> Exercise aim
Present each line of the entries below that holds the word "potted".

> Bounding box coordinate data
____

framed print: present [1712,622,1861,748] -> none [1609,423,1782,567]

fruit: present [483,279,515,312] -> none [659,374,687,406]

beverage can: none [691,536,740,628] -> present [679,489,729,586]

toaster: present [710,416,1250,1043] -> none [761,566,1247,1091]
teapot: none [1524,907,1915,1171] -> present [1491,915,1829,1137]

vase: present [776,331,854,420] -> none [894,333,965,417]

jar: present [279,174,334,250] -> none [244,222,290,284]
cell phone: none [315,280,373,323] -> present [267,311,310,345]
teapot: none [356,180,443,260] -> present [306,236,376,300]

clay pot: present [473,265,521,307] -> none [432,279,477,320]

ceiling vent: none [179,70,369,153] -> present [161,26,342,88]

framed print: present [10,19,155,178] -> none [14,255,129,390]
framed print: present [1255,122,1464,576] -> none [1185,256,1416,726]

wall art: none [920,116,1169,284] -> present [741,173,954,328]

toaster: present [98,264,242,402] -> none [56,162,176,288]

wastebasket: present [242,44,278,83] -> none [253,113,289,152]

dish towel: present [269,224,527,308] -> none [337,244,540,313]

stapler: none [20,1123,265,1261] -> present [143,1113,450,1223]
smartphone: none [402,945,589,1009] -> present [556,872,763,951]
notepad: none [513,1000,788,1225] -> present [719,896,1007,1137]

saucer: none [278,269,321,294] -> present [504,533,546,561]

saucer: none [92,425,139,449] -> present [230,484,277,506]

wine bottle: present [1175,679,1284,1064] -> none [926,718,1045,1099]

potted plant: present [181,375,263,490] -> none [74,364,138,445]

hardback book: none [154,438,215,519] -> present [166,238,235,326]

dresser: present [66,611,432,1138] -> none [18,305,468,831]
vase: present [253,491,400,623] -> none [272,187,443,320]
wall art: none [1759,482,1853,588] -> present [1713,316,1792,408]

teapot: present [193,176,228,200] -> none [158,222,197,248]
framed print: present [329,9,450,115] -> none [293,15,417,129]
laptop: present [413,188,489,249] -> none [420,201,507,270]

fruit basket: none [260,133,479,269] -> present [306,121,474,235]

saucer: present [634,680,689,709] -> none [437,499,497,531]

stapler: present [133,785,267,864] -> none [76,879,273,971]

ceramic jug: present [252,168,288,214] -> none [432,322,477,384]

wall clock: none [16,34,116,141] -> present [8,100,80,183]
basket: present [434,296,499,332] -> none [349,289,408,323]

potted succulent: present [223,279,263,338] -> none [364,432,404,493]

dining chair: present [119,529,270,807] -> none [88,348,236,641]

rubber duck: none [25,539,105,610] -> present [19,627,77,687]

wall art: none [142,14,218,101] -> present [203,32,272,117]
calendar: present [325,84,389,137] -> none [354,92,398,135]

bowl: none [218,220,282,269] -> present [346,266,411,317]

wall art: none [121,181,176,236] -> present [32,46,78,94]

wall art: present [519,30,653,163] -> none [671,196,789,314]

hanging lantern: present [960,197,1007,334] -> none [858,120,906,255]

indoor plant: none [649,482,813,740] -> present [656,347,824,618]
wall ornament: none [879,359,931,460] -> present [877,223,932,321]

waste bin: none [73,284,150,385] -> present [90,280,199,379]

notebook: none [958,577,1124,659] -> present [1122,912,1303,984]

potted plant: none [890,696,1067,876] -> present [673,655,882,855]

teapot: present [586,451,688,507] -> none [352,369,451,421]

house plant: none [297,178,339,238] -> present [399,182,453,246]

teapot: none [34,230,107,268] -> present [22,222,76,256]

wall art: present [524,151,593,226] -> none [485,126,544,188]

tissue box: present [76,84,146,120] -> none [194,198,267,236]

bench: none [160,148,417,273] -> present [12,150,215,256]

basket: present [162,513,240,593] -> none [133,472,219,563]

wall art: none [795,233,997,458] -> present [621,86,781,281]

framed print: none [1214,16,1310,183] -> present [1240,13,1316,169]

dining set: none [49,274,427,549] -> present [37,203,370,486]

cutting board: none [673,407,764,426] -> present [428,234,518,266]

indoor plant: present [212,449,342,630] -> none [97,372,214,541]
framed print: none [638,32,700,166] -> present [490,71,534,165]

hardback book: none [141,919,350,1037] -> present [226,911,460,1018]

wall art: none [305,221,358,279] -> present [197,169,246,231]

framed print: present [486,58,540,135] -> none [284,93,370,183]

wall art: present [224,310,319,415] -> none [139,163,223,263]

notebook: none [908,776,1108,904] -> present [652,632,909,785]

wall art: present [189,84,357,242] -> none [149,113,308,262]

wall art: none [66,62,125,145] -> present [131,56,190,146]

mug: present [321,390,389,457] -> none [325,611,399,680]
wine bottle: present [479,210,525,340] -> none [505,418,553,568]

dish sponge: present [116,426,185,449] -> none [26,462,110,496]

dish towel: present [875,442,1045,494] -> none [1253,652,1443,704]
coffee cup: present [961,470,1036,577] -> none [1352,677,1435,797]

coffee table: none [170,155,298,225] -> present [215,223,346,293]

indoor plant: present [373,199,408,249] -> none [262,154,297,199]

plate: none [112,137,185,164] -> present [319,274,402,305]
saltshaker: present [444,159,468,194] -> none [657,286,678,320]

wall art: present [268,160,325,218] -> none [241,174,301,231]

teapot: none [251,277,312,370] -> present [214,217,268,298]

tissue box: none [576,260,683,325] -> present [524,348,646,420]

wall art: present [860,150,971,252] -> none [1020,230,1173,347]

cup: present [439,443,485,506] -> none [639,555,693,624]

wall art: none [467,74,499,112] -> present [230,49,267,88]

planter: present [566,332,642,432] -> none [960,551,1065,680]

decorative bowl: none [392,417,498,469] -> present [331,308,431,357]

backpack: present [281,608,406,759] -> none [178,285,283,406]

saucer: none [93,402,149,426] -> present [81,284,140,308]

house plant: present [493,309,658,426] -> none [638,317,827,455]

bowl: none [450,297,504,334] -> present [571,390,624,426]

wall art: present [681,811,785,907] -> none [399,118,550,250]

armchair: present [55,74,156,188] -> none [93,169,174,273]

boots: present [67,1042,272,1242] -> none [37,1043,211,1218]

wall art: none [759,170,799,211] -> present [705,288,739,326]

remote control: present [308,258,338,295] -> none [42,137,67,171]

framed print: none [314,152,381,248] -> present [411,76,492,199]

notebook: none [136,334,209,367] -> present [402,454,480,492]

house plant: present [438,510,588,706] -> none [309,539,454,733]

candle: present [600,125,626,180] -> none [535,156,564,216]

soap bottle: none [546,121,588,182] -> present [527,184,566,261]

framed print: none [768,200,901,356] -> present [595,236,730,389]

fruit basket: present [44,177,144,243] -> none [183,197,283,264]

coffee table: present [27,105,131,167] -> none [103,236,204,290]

____

> Result of the task
potted plant: present [181,375,263,490] -> none [74,364,138,445]
potted succulent: present [223,279,263,338] -> none [364,432,404,493]
potted plant: none [890,696,1067,876] -> present [673,655,882,855]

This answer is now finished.